◆ Your goal: Repeat word for word the lines of the entries below from the line with "n easel. Approximately" to the line with "d supporting business", both included. Leave the pictures out.

◆ Data to examine:
● ● ● ●
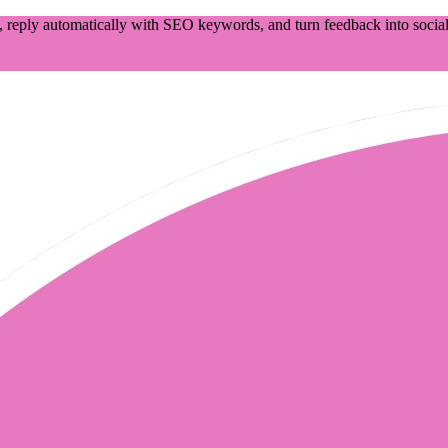
 reply automatically with SEO keywords, and turn feedback into social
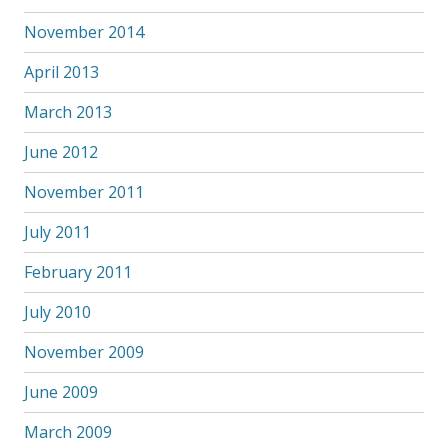
November 2014
April 2013
March 2013
June 2012
November 2011
July 2011
February 2011
July 2010
November 2009
June 2009
March 2009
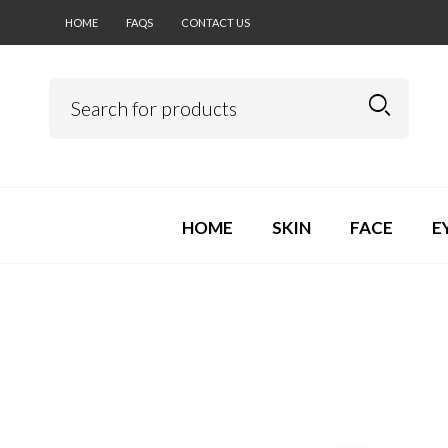
HOME
FAQS
CONTACT US
HOME
SKIN
FACE
E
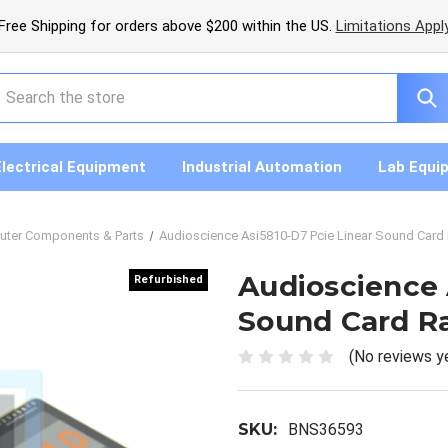
Free Shipping for orders above $200 within the US.
Limitations Appl
earch
Electrical Equipment
Industrial Automation
Lab Equi
ter Components & Parts
Audioscience Asi5810-D7 Pcie Linear Sound Card
Audioscience 
Refurbished
Refurbished
Sound Card R
(No reviews y
SKU:
BNS36593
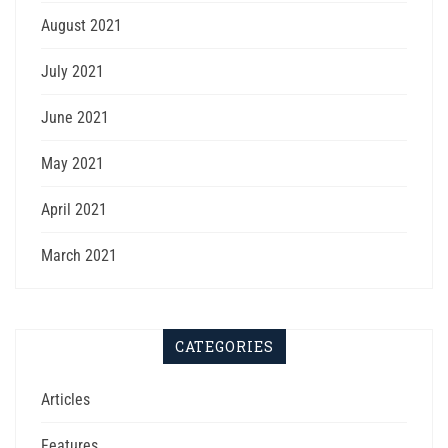
August 2021
July 2021
June 2021
May 2021
April 2021
March 2021
CATEGORIES
Articles
Features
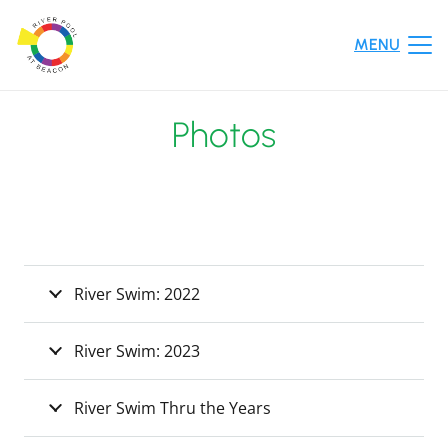
MENU
Photos
River Swim: 2022
River Swim: 2023
River Swim Thru the Years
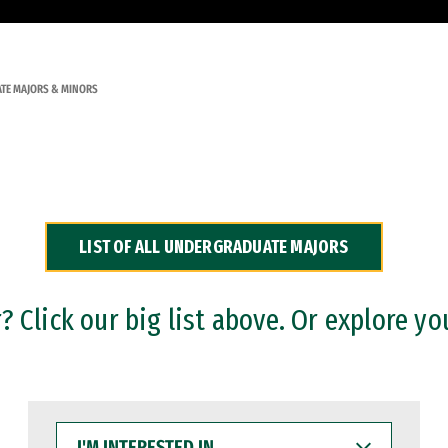
TE MAJORS & MINORS
LIST OF ALL UNDERGRADUATE MAJORS
 Click our big list above. Or explore yo
I'M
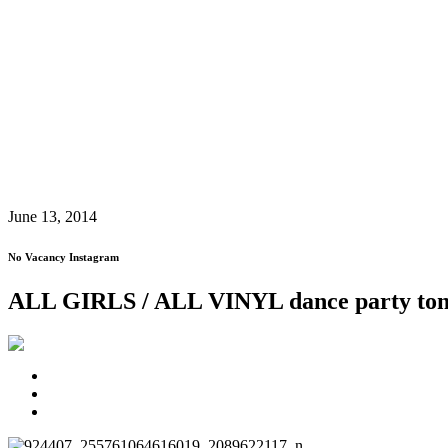
June 13, 2014
No Vacancy Instagram
ALL GIRLS / ALL VINYL dance party ton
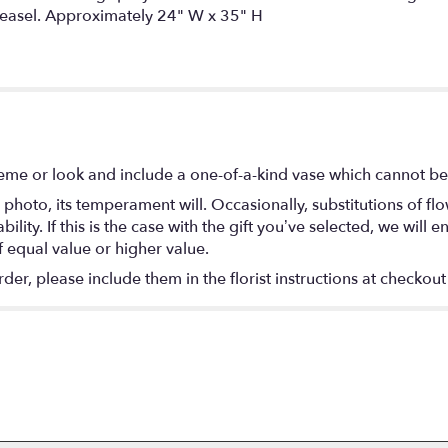
n easel. Approximately 24" W x 35" H
eme or look and include a one-of-a-kind vase which cannot be 
photo, its temperament will. Occasionally, substitutions of f
lity. If this is the case with the gift you’ve selected, we will
f equal value or higher value.
r, please include them in the florist instructions at checkout 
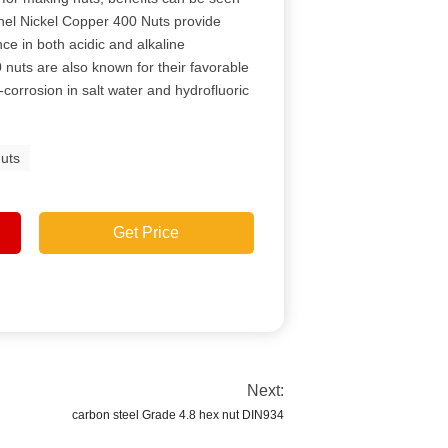
onel Nickel Copper 400 Nuts provide
ce in both acidic and alkaline
nuts are also known for their favorable
orrosion in salt water and hydrofluoric
uts
Get Price
Next:
carbon steel Grade 4.8 hex nut DIN934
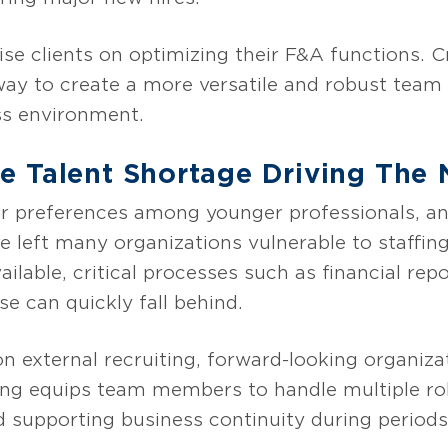
se clients on optimizing their F&A functions. C
 way to create a more versatile and robust team
ss environment.
 Talent Shortage Driving The N
er preferences among younger professionals, a
ve left many organizations vulnerable to staff
lable, critical processes such as financial rep
e can quickly fall behind.
on external recruiting, forward-looking organizat
ining equips team members to handle multiple r
d supporting business continuity during periods o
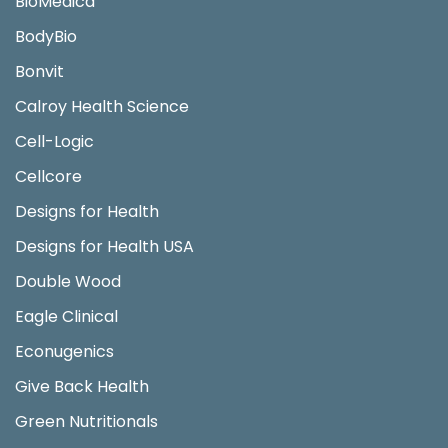
BioMedica
BodyBio
Bonvit
Calroy Health Science
Cell-Logic
Cellcore
Designs for Health
Designs for Health USA
Double Wood
Eagle Clinical
Econugenics
Give Back Health
Green Nutritionals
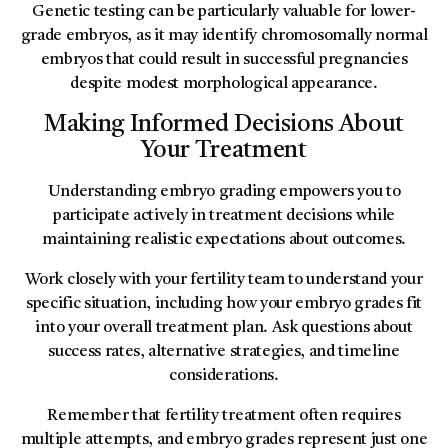
Genetic testing can be particularly valuable for lower-
grade embryos, as it may identify chromosomally normal
embryos that could result in successful pregnancies
despite modest morphological appearance.
Making Informed Decisions About
Your Treatment
Understanding embryo grading empowers you to
participate actively in treatment decisions while
maintaining realistic expectations about outcomes.
Work closely with your fertility team to understand your
specific situation, including how your embryo grades fit
into your overall treatment plan. Ask questions about
success rates, alternative strategies, and timeline
considerations.
Remember that fertility treatment often requires
multiple attempts, and embryo grades represent just one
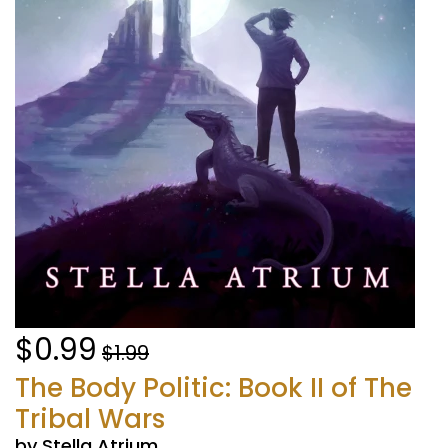
$0.99
$1.99
The Body Politic: Book II of The
Tribal Wars
by Stella Atrium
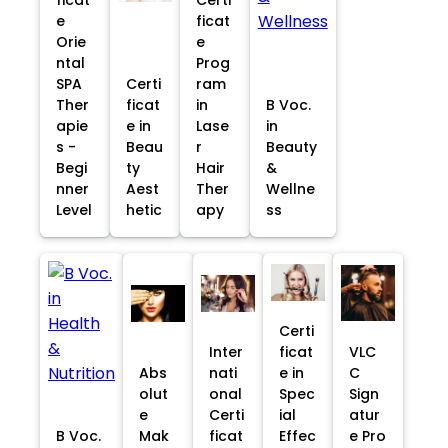
e
ficat
Orie
e
ntal
Prog
SPA
Certi
ram
Ther
ficat
in
B Voc.
apie
e in
Lase
in
s -
Beau
r
Beauty
Begi
ty
Hair
&
nner
Aest
Ther
Wellne
Level
hetic
apy
ss
Certi
Inter
ficat
VLC
Abs
nati
e in
C
olut
onal
Spec
Sign
e
Certi
ial
atur
B Voc.
Mak
ficat
Effec
e Pro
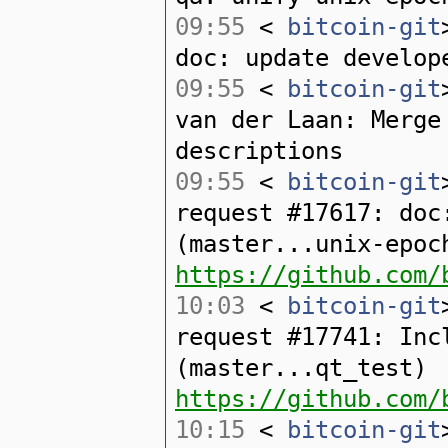
09:55
<
bitcoin-git
doc: update develop
09:55
<
bitcoin-git
van der Laan: Merge
descriptions
09:55
<
bitcoin-git
request #17617: doc
(master...unix-epoc
https://github.com/
10:03
<
bitcoin-git
request #17741: Inc
(master...qt_test)
https://github.com/
10:15
<
bitcoin-git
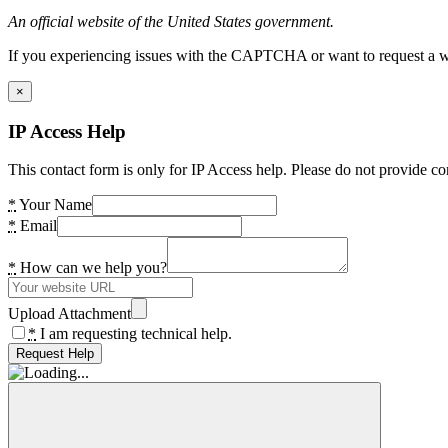
An official website of the United States government.
If you experiencing issues with the CAPTCHA or want to request a wide
×
IP Access Help
This contact form is only for IP Access help. Please do not provide co
*
Your Name
*
Email
*
How can we help you?
Upload Attachment
*
I am requesting technical help.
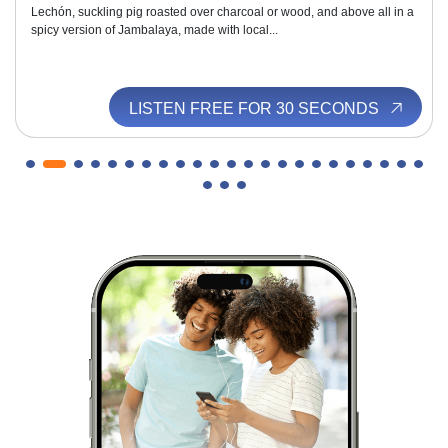
Lechón, suckling pig roasted over charcoal or wood, and above all in a
spicy version of Jambalaya, made with local...
LISTEN FREE FOR 30 SECONDS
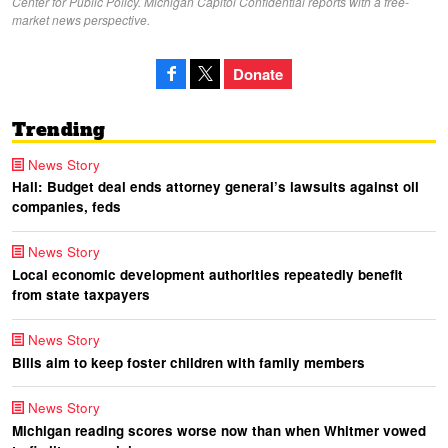
Center for Public Policy. Michigan Capitol Confidential reports with a free-
market news perspective.
Donate
Trending
News Story
Hall: Budget deal ends attorney general’s lawsuits against oil
companies, feds
News Story
Local economic development authorities repeatedly benefit
from state taxpayers
News Story
Bills aim to keep foster children with family members
News Story
Michigan reading scores worse now than when Whitmer vowed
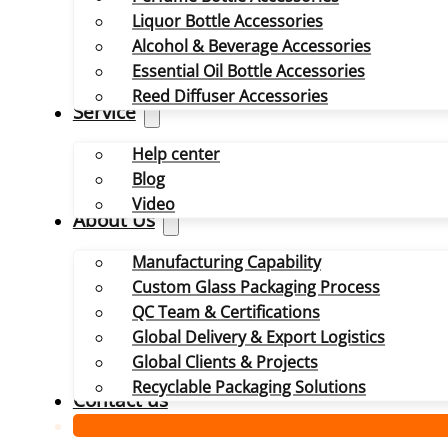
Liquor Bottle Accessories
Alcohol & Beverage Accessories
Essential Oil Bottle Accessories
Reed Diffuser Accessories
Service
Help center
Blog
Video
About Us
Manufacturing Capability
Custom Glass Packaging Process
QC Team & Certifications
Global Delivery & Export Logistics
Global Clients & Projects
Recyclable Packaging Solutions
Contact us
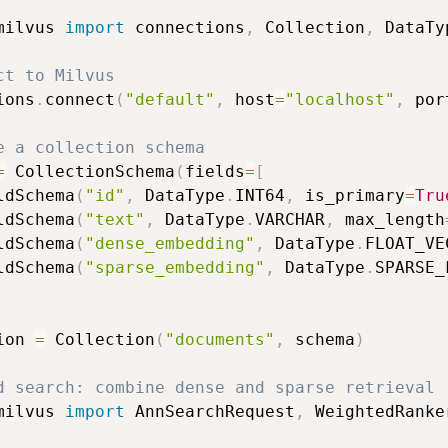
milvus 
import
 connections
,
 Collection
,
 DataTy
ct to Milvus
ions
.
connect
(
"default"
,
 host
=
"localhost"
,
 por
e a collection schema
=
 CollectionSchema
(
fields
=
[
ldSchema
(
"id"
,
 DataType
.
INT64
,
 is_primary
=
Tru
ldSchema
(
"text"
,
 DataType
.
VARCHAR
,
 max_length
ldSchema
(
"dense_embedding"
,
 DataType
.
FLOAT_VE
ldSchema
(
"sparse_embedding"
,
 DataType
.
SPARSE_
ion 
=
 Collection
(
"documents"
,
 schema
)
d search: combine dense and sparse retrieval
milvus 
import
 AnnSearchRequest
,
 WeightedRanker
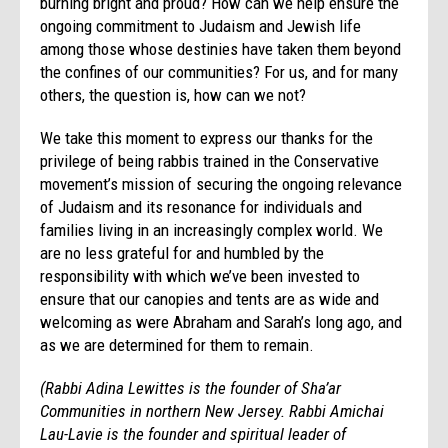
burning bright and proud? How can we help ensure the
ongoing commitment to Judaism and Jewish life
among those whose destinies have taken them beyond
the confines of our communities? For us, and for many
others, the question is, how can we not?
We take this moment to express our thanks for the
privilege of being rabbis trained in the Conservative
movement’s mission of securing the ongoing relevance
of Judaism and its resonance for individuals and
families living in an increasingly complex world. We
are no less grateful for and humbled by the
responsibility with which we’ve been invested to
ensure that our canopies and tents are as wide and
welcoming as were Abraham and Sarah’s long ago, and
as we are determined for them to remain.
(Rabbi Adina Lewittes is the founder of Sha’ar
Communities in northern New Jersey. Rabbi Amichai
Lau-Lavie is the founder and spiritual leader of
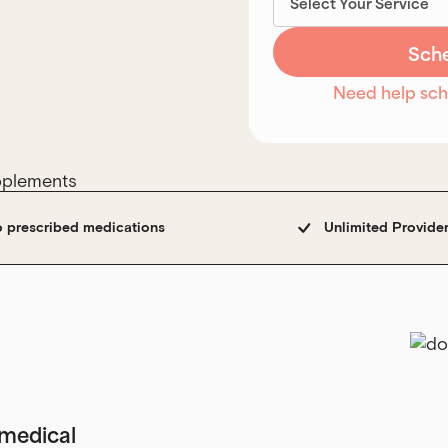
Need help sc
o prescribed medications
Unlimited Provide
e medical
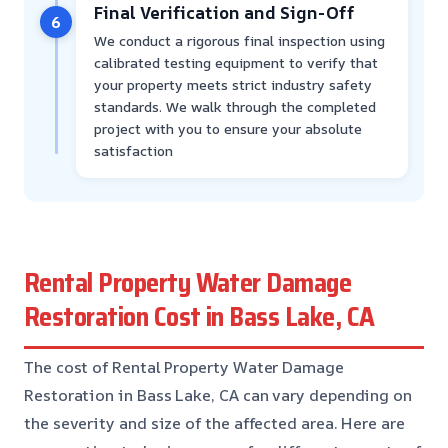
Final Verification and Sign-Off
6
We conduct a rigorous final inspection using
calibrated testing equipment to verify that
your property meets strict industry safety
standards. We walk through the completed
project with you to ensure your absolute
satisfaction
Rental Property Water Damage
Restoration Cost in Bass Lake, CA
The cost of Rental Property Water Damage
Restoration in Bass Lake, CA can vary depending on
the severity and size of the affected area. Here are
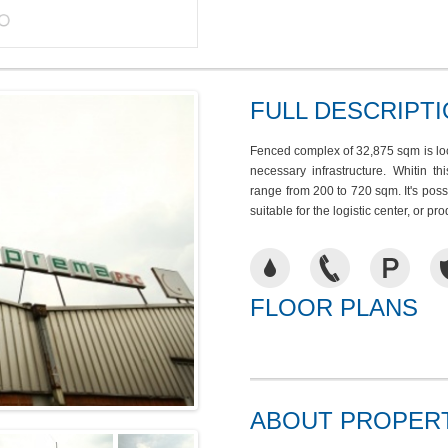
FULL DESCRIPT
Fenced complex of 32,875 sqm is loca
necessary infrastructure. Whitin t
range from 200 to 720 sqm. It's pos
suitable for the logistic center, or pr
FLOOR PLANS
ABOUT PROPER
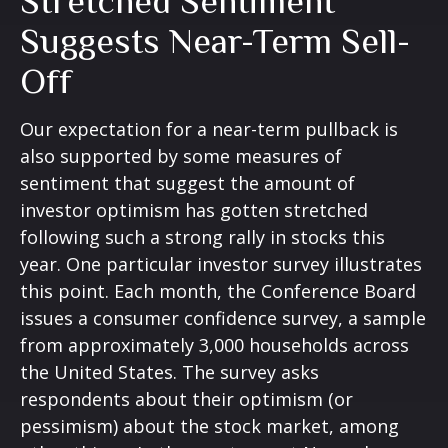
Stretched Sentiment
Suggests Near-Term Sell-
Off
Our expectation for a near-term pullback is
also supported by some measures of
sentiment that suggest the amount of
investor optimism has gotten stretched
following such a strong rally in stocks this
year. One particular investor survey illustrates
this point. Each month, the Conference Board
issues a consumer confidence survey, a sample
from approximately 3,000 households across
the United States. The survey asks
respondents about their optimism (or
pessimism) about the stock market, among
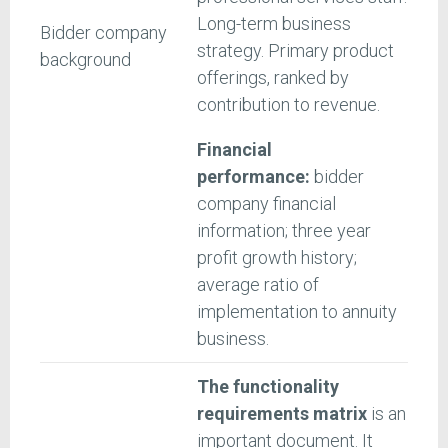
Long-term business
Bidder company
strategy. Primary product
background
offerings, ranked by
contribution to revenue.
Financial
performance:
bidder
company financial
information; three year
profit growth history;
average ratio of
implementation to annuity
business.
The functionality
requirements matrix
is an
important document. It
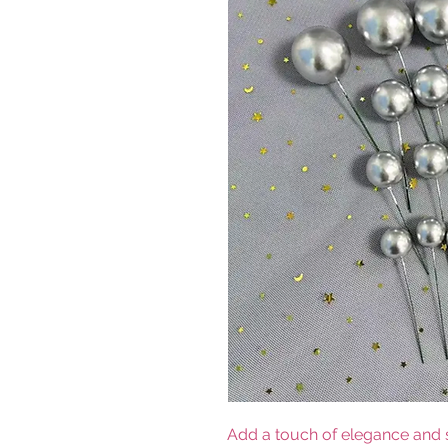
Add a touch of elegance and s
● ● ● ●
◆ Exercise response:
n easel. Approximately 24" W x 35" H
eme or look and include a one-of-a-kind vase which cannot be 
photo, its temperament will. Occasionally, substitutions of f
lity. If this is the case with the gift you’ve selected, we will
f equal value or higher value.
r, please include them in the florist instructions at checkout 
onel Nickel Copper 400 Nuts provide
ce in both acidic and alkaline
nuts are also known for their favorable
orrosion in salt water and hydrofluoric
uts
Get Price
Next:
carbon steel Grade 4.8 hex nut DIN934
se clients on optimizing their F&A functions. C
 way to create a more versatile and robust team
ss environment.
 Talent Shortage Driving The N
er preferences among younger professionals, a
ve left many organizations vulnerable to staff
lable, critical processes such as financial rep
e can quickly fall behind.
on external recruiting, forward-looking organizat
ining equips team members to handle multiple r
d supporting business continuity during periods o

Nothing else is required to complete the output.